++++ SELECTED EXCERPT

The architecture is designed to support 24/7 transactions, integration with Swift messaging for international transfers, and API connections that natively communicate with existing institutional workflows. For large investors who have historically avoided Bitcoin due to operational friction and technical complexity, this setup removes most obstacles.
Integrated Digital Asset Platform: from theory to practice
Citi’s Integrated Digital Asset Platform was developed in phases. The initial launch will offer core custody capabilities, while more sophisticated features — such as advanced asset segregation and collateral management — will be introduced in subsequent stages. The bank has left open the possibility of strategic partnerships with blockchain technology experts to enhance the platform as it evolves.
This gradual approach contrasts with competitors like BNY Mellon and JPMorgan, which have already begun their cryptocurrency custody journeys. But Citi’s goal goes beyond offering an isolated Bitcoin product. The ambition is to enable Bitcoin to circulate within the same central banking systems used throughout the bank’s asset management operations. For a pension fund, this means applying the same reporting, compliance, and risk management protocols to Bitcoin as to any other asset class — no parallel platform, no operational exceptions.
Why this matters in the market context
Citigroup’s timing coincides with a structural shift in the institutional Bitcoin market. After the approval of spot Bitcoin exchange-traded funds (ETFs) in the U.S. in 2024, and with several large corporations adding Bitcoin to their balance sheets over recent months, institutional custody demand has accelerated.
A custody solution offered by one of the world’s largest financial centers — with the full regulatory and operational strength of an institution like Citi — adds a decisive layer of legitimacy to Bitcoin as a long-term institutional asset. It’s not just about technology; it’s about trust and true integration into core banking.

++++++++

§ **TASK TO COMPLETE**: Quote the Citi Bitcoin custody article word for word, beginning at the words "Why this matters" and stopping after "into core banking.". The rows below are separate material with no connection to the Citi Bitcoin custody article.

++++ DATA FOR ANALYSIS

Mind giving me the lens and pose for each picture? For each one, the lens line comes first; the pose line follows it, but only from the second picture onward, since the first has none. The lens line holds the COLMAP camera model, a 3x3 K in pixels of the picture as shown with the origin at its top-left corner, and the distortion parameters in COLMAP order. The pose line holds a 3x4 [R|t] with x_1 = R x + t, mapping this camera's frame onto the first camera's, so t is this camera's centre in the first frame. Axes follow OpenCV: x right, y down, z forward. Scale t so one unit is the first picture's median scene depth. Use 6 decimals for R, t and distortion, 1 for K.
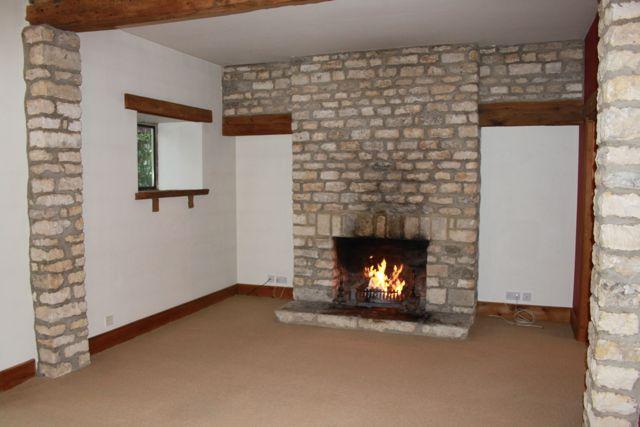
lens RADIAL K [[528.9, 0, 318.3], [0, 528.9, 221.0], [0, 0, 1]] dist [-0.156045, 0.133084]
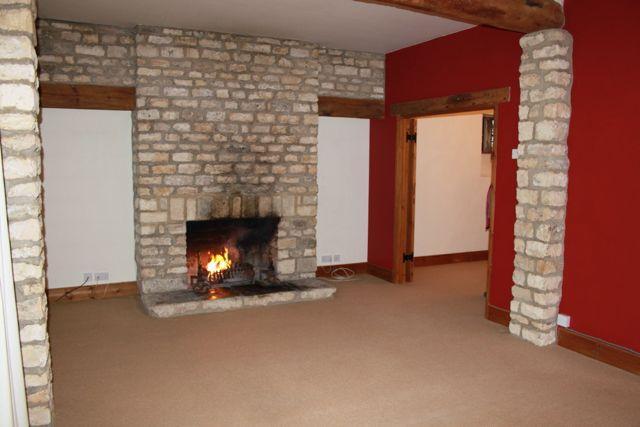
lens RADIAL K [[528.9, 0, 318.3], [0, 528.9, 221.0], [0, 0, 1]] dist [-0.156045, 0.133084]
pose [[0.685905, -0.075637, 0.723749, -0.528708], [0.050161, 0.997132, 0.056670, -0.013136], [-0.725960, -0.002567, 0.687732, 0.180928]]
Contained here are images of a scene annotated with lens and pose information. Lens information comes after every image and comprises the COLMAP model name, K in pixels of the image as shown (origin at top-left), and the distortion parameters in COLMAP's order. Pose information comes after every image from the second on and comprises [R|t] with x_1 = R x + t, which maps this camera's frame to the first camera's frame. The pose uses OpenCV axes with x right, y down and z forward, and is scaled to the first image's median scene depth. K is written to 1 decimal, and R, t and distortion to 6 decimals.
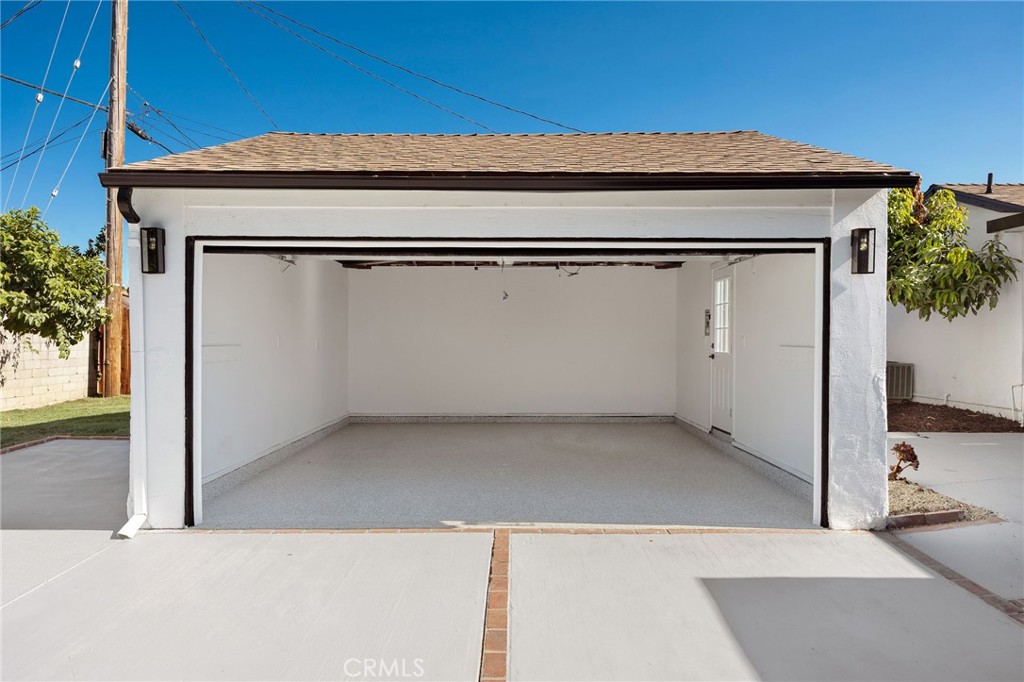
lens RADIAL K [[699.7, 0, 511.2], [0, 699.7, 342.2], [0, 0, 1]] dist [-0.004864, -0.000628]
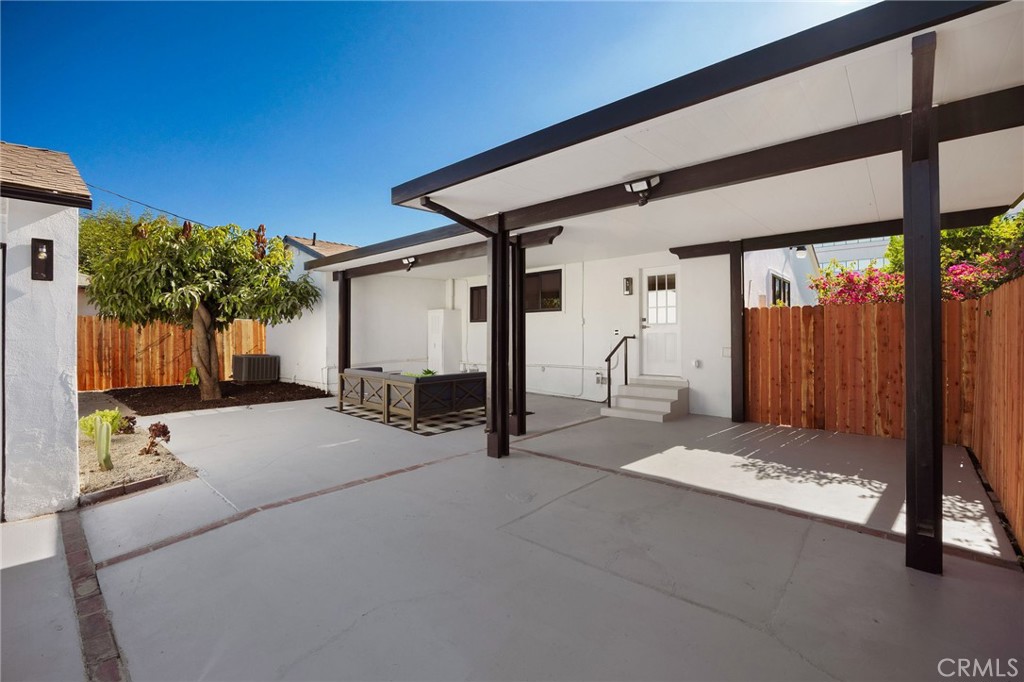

++++++++

§ **EXERCISE OUTPUT**:
Why this matters in the market context
Citigroup’s timing coincides with a structural shift in the institutional Bitcoin market. After the approval of spot Bitcoin exchange-traded funds (ETFs) in the U.S. in 2024, and with several large corporations adding Bitcoin to their balance sheets over recent months, institutional custody demand has accelerated.
A custody solution offered by one of the world’s largest financial centers — with the full regulatory and operational strength of an institution like Citi — adds a decisive layer of legitimacy to Bitcoin as a long-term institutional asset. It’s not just about technology; it’s about trust and true integration into core banking.